İç meselelere gelelim. Sonbaharla birlikte seçim dönemi de geliyor. Merkez sol, memnun olmaktan ziyade adaylar üzerinde tartışıp tartışıyor . Siyaset çarşısında mıyız? Genel olarak, sadık bir özerklik yanlısı olarak, hem adaylıklar hem de siyasi programlar konusunda yerel kararlara aşırı "merkezi" müdahale olduğunu düşünüyorum. Demokrat Parti, ulusal siyasi ittifaklar uğruna yerel adayların seçimi uğruna "kendi" ön seçimlerini feda etmeseydi, belki de farklı bir tabloya tanık olurduk. Bu üzücü, çünkü bu durum yerel yönetim personelimizin bariz üstünlüğünü gölgeliyor.
İttifaklardan bahsetmişken, bazıları Elly Schlein'ın Demokrat Partisi'nin "ızgaraya çevrilmesinden" yakınıyor. Beş Yıldız Hareketi'nin (M5S) yerel ve ulusal liderleri bile kendileri için "sorgulamayı" teşvik etmiyor.
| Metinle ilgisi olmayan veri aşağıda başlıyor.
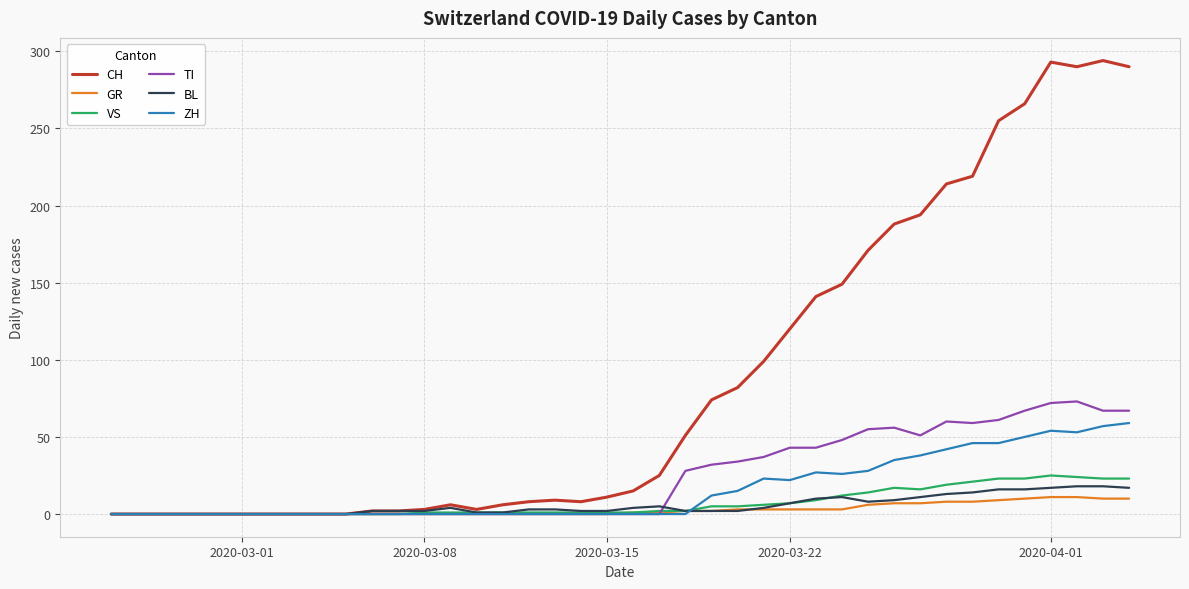

Is this an area chart (filled region under the line)?

No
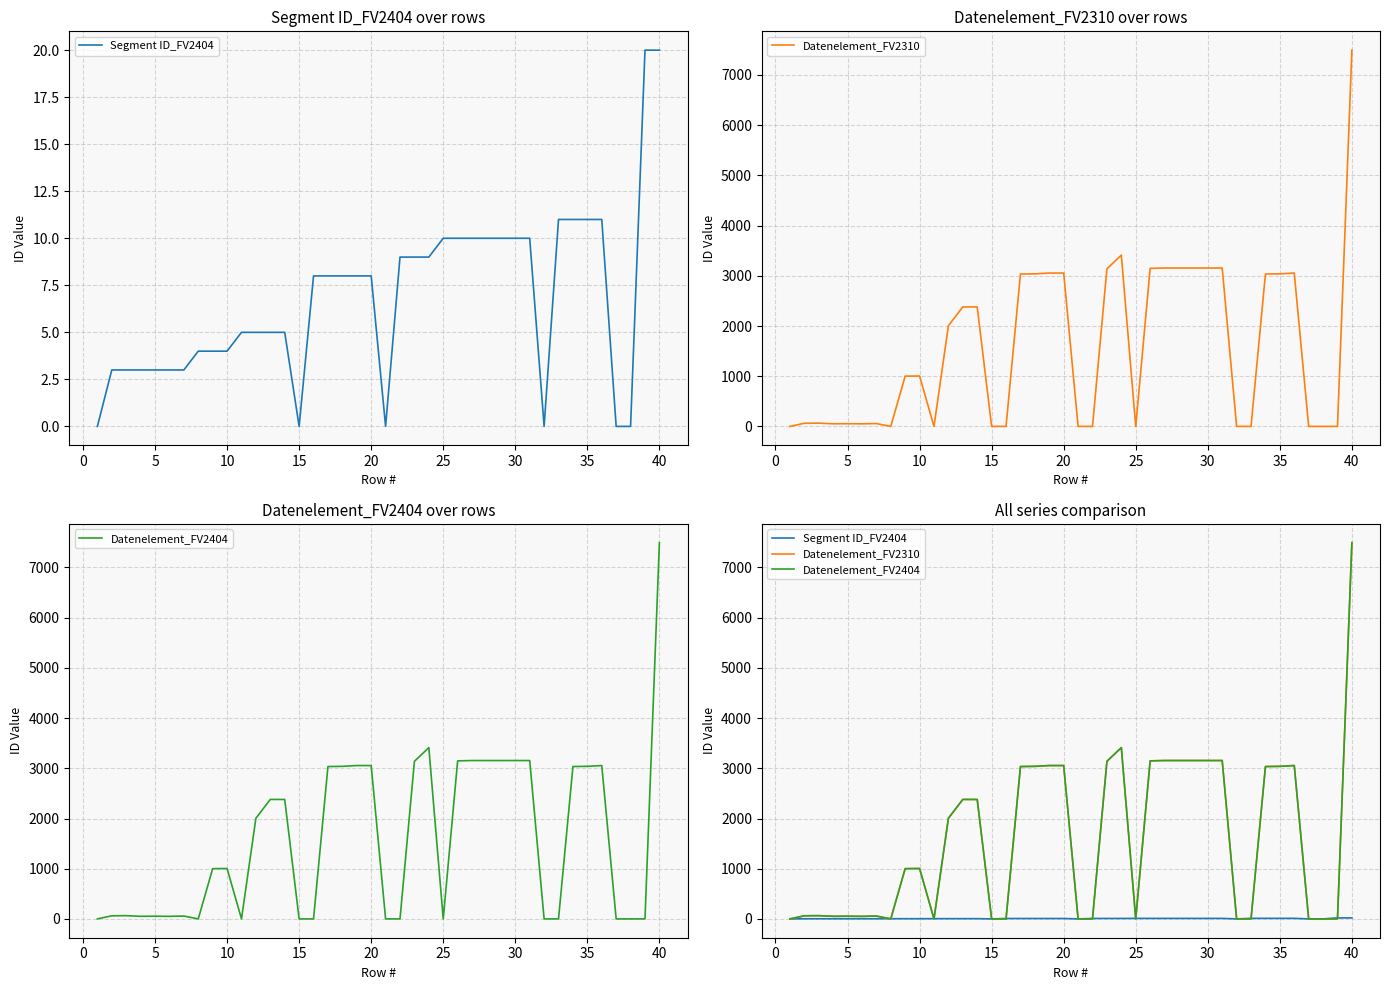

At which category does Datenelement_FV2404 reach its first local peak?

5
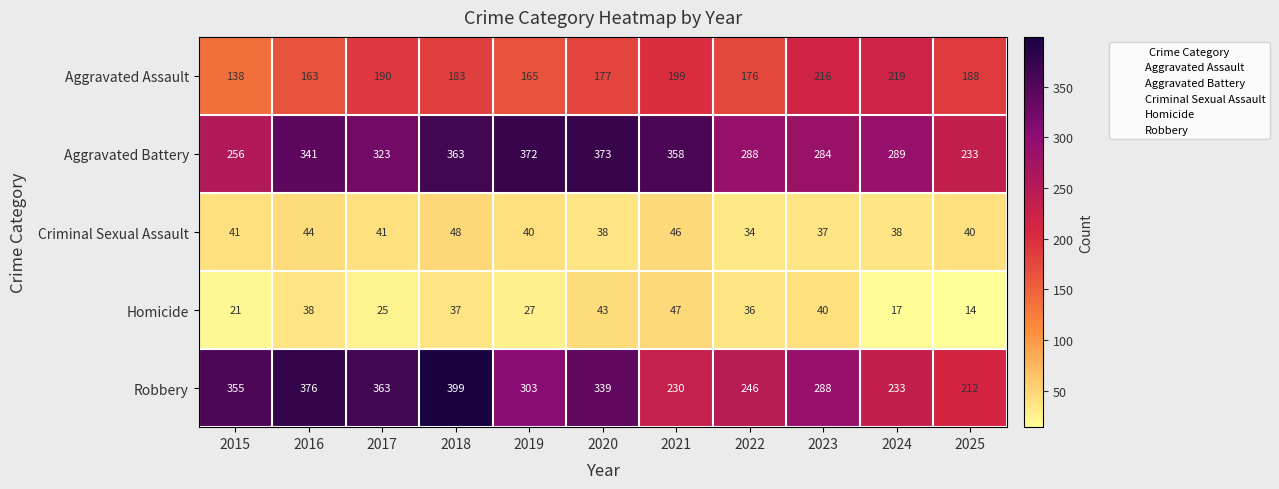

Which category has the lowest value in the Homicide series?

2025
Sorun, siyasi ittifaklar için boğucu bir ayrıcalık: Önemli olan tek şey kimin yanında yer aldığım, nereye gitmek istediğim değil. Ancak deneyimler farklı bir yaklaşım benimsemeyi öneriyor: Potansiyel koalisyondaki en büyük parti sizseniz -ki Demokrat Parti bir süredir öyle- bir yol gösterin ve geniş halk kitlelerine etki eden ve güncel sorunlarla ilgili net hedefler öne sürün. Liderlik için koalisyon ön seçimleri önerin. Potansiyel müttefiklerle arabuluculuk daha sonra gerçekleşir.